Today he sees trillion-dollar market caps built on AI capex and accounting assumptions that snap back in 2026–2028. Along with unaffordable and overpriced housing market, combined with a stagnating economy

So why shut Scion now?
Here’s my read:

He expects a major repricing in the very stocks dominating the indices; and he doesn’t want to spend the last, craziest phase of the bubble managing other people’s money, particularly when they can’t understand what’s happening

If he’s right about the understated depreciation, earnings growth for the hyperscalers slows hard (or goes negative) just as the AI narrative cools.
Multiples compress.
Passive flows reverse.

And because the “Magnificent 7” are the market, everything else gets dragged down into the shitter along with it

From his vantage point, that’s not a garden-variety correction. It’s the equity version of the housing crash: years of false comfort, then a sudden break when the math can’t hide the truth

Closing Scion solves several problems at once.

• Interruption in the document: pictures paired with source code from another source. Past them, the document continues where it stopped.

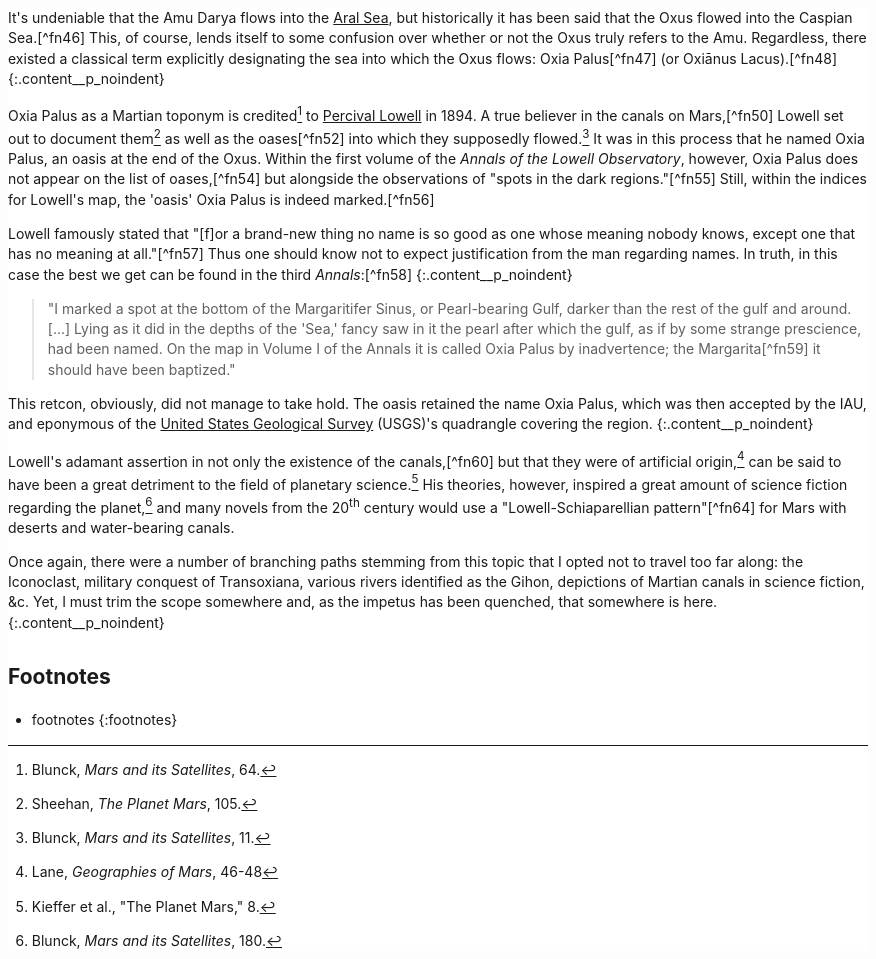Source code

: It's undeniable that the Amu Darya flows into the
[Aral Sea](https://en.wikipedia.org/wiki/Aral_Sea), but historically it has been
said that the Oxus flowed into the Caspian Sea.[^fn46] This, of course, lends
itself to some confusion over whether or not the Oxus truly refers to the Amu.
Regardless, there existed a classical term explicitly designating the sea into
which the Oxus flows: Oxia Palus[^fn47] (or Oxiānus Lacus).[^fn48]
{:.content__p_noindent}

Oxia Palus as a Martian toponym is credited[^fn49] to
[Percival Lowell](https://en.wikipedia.org/wiki/Percival_Lowell) in 1894. A true
believer in the canals on Mars,[^fn50] Lowell set out to document them[^fn51] as
well as the oases[^fn52] into which they supposedly flowed.[^fn53] It was in
this process that he named Oxia Palus, an oasis at the end of the Oxus. Within
the first volume of the _Annals of the Lowell Observatory_, however, Oxia Palus
does not appear on the list of oases,[^fn54] but alongside the observations of
"spots in the dark regions."[^fn55] Still, within the indices for Lowell's map,
the 'oasis' Oxia Palus is indeed marked.[^fn56]

Lowell famously stated that "\[f\]or a brand-new thing no name is so good as one
whose meaning nobody knows, except one that has no meaning at all."[^fn57] Thus
one should know not to expect justification from the man regarding names. In
truth, in this case the best we get can be found in the third _Annals_:[^fn58]
{:.content__p_noindent}

> "I marked a spot at the bottom of the Margaritifer Sinus, or Pearl-bearing
> Gulf, darker than the rest of the gulf and around. \[...\] Lying as it did in
> the depths of the 'Sea,' fancy saw in it the pearl after which the gulf, as if
> by some strange prescience, had been named. On the map in Volume I of the
> Annals it is called Oxia Palus by inadvertence; the Margarita[^fn59] it should
> have been baptized."

This retcon, obviously, did not manage to take hold. The oasis retained the name
Oxia Palus, which was then accepted by the IAU, and eponymous of the [United 
States Geological Survey](https://www.usgs.gov/) (USGS)'s quadrangle covering 
the region.
{:.content__p_noindent}

Lowell's adamant assertion in not only the existence of the canals,[^fn60] but
that they were of artificial origin,[^fn61] can be said to have been a great
detriment to the field of planetary science.[^fn62] His theories, however,
inspired a great amount of science fiction regarding the planet,[^fn63] and many
novels from the 20<sup>th</sup> century would use a "Lowell-Schiaparellian
pattern"[^fn64] for Mars with deserts and water-bearing canals.

Once again, there were a number of branching paths stemming from this topic that
I opted not to travel too far along: the Iconoclast, military conquest of
Transoxiana, various rivers identified as the Gihon, depictions of Martian
canals in science fiction, &c. Yet, I must trim the scope somewhere and, as the
impetus has been quenched, that somewhere is here.
{:.content__p_noindent}

## Footnotes

- footnotes
{:footnotes}


[^fn7]: Batson, "Cartographic Products...," 4426.
[^fn21]: Dollfus, "16a Sous-Commission...," 262.
[^fn25]: Sheehan, _The Planet Mars_, 71.
[^fn26]: Sheehan, _The Planet Mars_, 72.
[^fn27]: Blunck, _Mars and its Satellites_, 5.
[^fn28]: Sheehan, _The Planet Mars_, 73.
[^fn29]: Blunck, _Mars and its Satellites_, 2.
[^fn30]: Sheehan, _The Planet Mars_, 77.
[^fn31]: Sheehan, _The Planet Mars_, 51.
[^fn32]: Sheehan, _The Planet Mars_, 75.
[^fn33a]: Sheehan, _The Planet Mars_, 75-76.
[^fn33b]: Sheehan, _The Planet Mars_, 240.
[^fn34]: Blunck, _Mars and its Satellites_, 4.
[^fn42]: Knobloch, _Beyond the Oxus_, 10.
[^fn43]: Knobloch, _Beyond the Oxus_, 11.
[^fn49]: Blunck, _Mars and its Satellites_, 64.
[^fn51]: Sheehan, _The Planet Mars_, 105.
[^fn53]: Blunck, _Mars and its Satellites_, 11.
[^fn61]: Lane, _Geographies of Mars_, 46-48
[^fn62]: Kieffer et al., "The Planet Mars," 8.
[^fn63]: Blunck, _Mars and its Satellites_, 180.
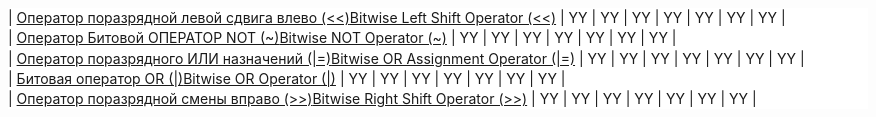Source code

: | [<span data-ttu-id="8d4eb-340">Оператор поразрядной левой сдвига влево (<\<)</span><span class="sxs-lookup"><span data-stu-id="8d4eb-340">Bitwise Left Shift Operator (<\<)</span></span>](/scripting/javascript/reference/bitwise-left-shift-operator-decrement-javascript) | <span data-ttu-id="8d4eb-341">Y</span><span class="sxs-lookup"><span data-stu-id="8d4eb-341">Y</span></span> | <span data-ttu-id="8d4eb-342">Y</span><span class="sxs-lookup"><span data-stu-id="8d4eb-342">Y</span></span> | <span data-ttu-id="8d4eb-343">Y</span><span class="sxs-lookup"><span data-stu-id="8d4eb-343">Y</span></span> | <span data-ttu-id="8d4eb-344">Y</span><span class="sxs-lookup"><span data-stu-id="8d4eb-344">Y</span></span> | <span data-ttu-id="8d4eb-345">Y</span><span class="sxs-lookup"><span data-stu-id="8d4eb-345">Y</span></span> | <span data-ttu-id="8d4eb-346">Y</span><span class="sxs-lookup"><span data-stu-id="8d4eb-346">Y</span></span> | <span data-ttu-id="8d4eb-347">Y</span><span class="sxs-lookup"><span data-stu-id="8d4eb-347">Y</span></span> |  
| [<span data-ttu-id="8d4eb-348">Оператор Битовой ОПЕРАТОР NOT (~)</span><span class="sxs-lookup"><span data-stu-id="8d4eb-348">Bitwise NOT Operator (~)</span></span>](/scripting/javascript/reference/bitwise-not-operator-decrement-tilde-javascript) | <span data-ttu-id="8d4eb-349">Y</span><span class="sxs-lookup"><span data-stu-id="8d4eb-349">Y</span></span> | <span data-ttu-id="8d4eb-350">Y</span><span class="sxs-lookup"><span data-stu-id="8d4eb-350">Y</span></span> | <span data-ttu-id="8d4eb-351">Y</span><span class="sxs-lookup"><span data-stu-id="8d4eb-351">Y</span></span> | <span data-ttu-id="8d4eb-352">Y</span><span class="sxs-lookup"><span data-stu-id="8d4eb-352">Y</span></span> | <span data-ttu-id="8d4eb-353">Y</span><span class="sxs-lookup"><span data-stu-id="8d4eb-353">Y</span></span> | <span data-ttu-id="8d4eb-354">Y</span><span class="sxs-lookup"><span data-stu-id="8d4eb-354">Y</span></span> | <span data-ttu-id="8d4eb-355">Y</span><span class="sxs-lookup"><span data-stu-id="8d4eb-355">Y</span></span> |  
| [<span data-ttu-id="8d4eb-356">Оператор поразрядного ИЛИ назначений (&#124;=)</span><span class="sxs-lookup"><span data-stu-id="8d4eb-356">Bitwise OR Assignment Operator (&#124;=)</span></span>](/scripting/javascript/reference/bitwise-or-assignment-operator-decrement-equal-javascript) | <span data-ttu-id="8d4eb-357">Y</span><span class="sxs-lookup"><span data-stu-id="8d4eb-357">Y</span></span> | <span data-ttu-id="8d4eb-358">Y</span><span class="sxs-lookup"><span data-stu-id="8d4eb-358">Y</span></span> | <span data-ttu-id="8d4eb-359">Y</span><span class="sxs-lookup"><span data-stu-id="8d4eb-359">Y</span></span> | <span data-ttu-id="8d4eb-360">Y</span><span class="sxs-lookup"><span data-stu-id="8d4eb-360">Y</span></span> | <span data-ttu-id="8d4eb-361">Y</span><span class="sxs-lookup"><span data-stu-id="8d4eb-361">Y</span></span> | <span data-ttu-id="8d4eb-362">Y</span><span class="sxs-lookup"><span data-stu-id="8d4eb-362">Y</span></span> | <span data-ttu-id="8d4eb-363">Y</span><span class="sxs-lookup"><span data-stu-id="8d4eb-363">Y</span></span> |  
| [<span data-ttu-id="8d4eb-364">Битовая оператор OR (&#124;)</span><span class="sxs-lookup"><span data-stu-id="8d4eb-364">Bitwise OR Operator (&#124;)</span></span>](/scripting/javascript/reference/bitwise-or-operator-decrement-javascript) | <span data-ttu-id="8d4eb-365">Y</span><span class="sxs-lookup"><span data-stu-id="8d4eb-365">Y</span></span> | <span data-ttu-id="8d4eb-366">Y</span><span class="sxs-lookup"><span data-stu-id="8d4eb-366">Y</span></span> | <span data-ttu-id="8d4eb-367">Y</span><span class="sxs-lookup"><span data-stu-id="8d4eb-367">Y</span></span> | <span data-ttu-id="8d4eb-368">Y</span><span class="sxs-lookup"><span data-stu-id="8d4eb-368">Y</span></span> | <span data-ttu-id="8d4eb-369">Y</span><span class="sxs-lookup"><span data-stu-id="8d4eb-369">Y</span></span> | <span data-ttu-id="8d4eb-370">Y</span><span class="sxs-lookup"><span data-stu-id="8d4eb-370">Y</span></span> | <span data-ttu-id="8d4eb-371">Y</span><span class="sxs-lookup"><span data-stu-id="8d4eb-371">Y</span></span> |  
| [<span data-ttu-id="8d4eb-372">Оператор поразрядной смены вправо (>>)</span><span class="sxs-lookup"><span data-stu-id="8d4eb-372">Bitwise Right Shift Operator (>>)</span></span>](/scripting/javascript/reference/bitwise-right-shift-operator-decrement-javascript) | <span data-ttu-id="8d4eb-373">Y</span><span class="sxs-lookup"><span data-stu-id="8d4eb-373">Y</span></span> | <span data-ttu-id="8d4eb-374">Y</span><span class="sxs-lookup"><span data-stu-id="8d4eb-374">Y</span></span> | <span data-ttu-id="8d4eb-375">Y</span><span class="sxs-lookup"><span data-stu-id="8d4eb-375">Y</span></span> | <span data-ttu-id="8d4eb-376">Y</span><span class="sxs-lookup"><span data-stu-id="8d4eb-376">Y</span></span> | <span data-ttu-id="8d4eb-377">Y</span><span class="sxs-lookup"><span data-stu-id="8d4eb-377">Y</span></span> | <span data-ttu-id="8d4eb-378">Y</span><span class="sxs-lookup"><span data-stu-id="8d4eb-378">Y</span></span> | <span data-ttu-id="8d4eb-379">Y</span><span class="sxs-lookup"><span data-stu-id="8d4eb-379">Y</span></span> |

He avoids benchmark-chasing and redemption pressure from people scared to hodl.

He can short or sit in cash on his own terms.

And he sends a message; if valuations have drifted this far from true earnings power, the most responsible thing he can do is hand the money back!

I don’t think this is Michael Burry walking away from markets. It’s Burry stepping aside because he thinks the show has entered a familiar late-cycle mania built on flattering models and aggressive accounting that ends in a long, grinding reset at the top of the index.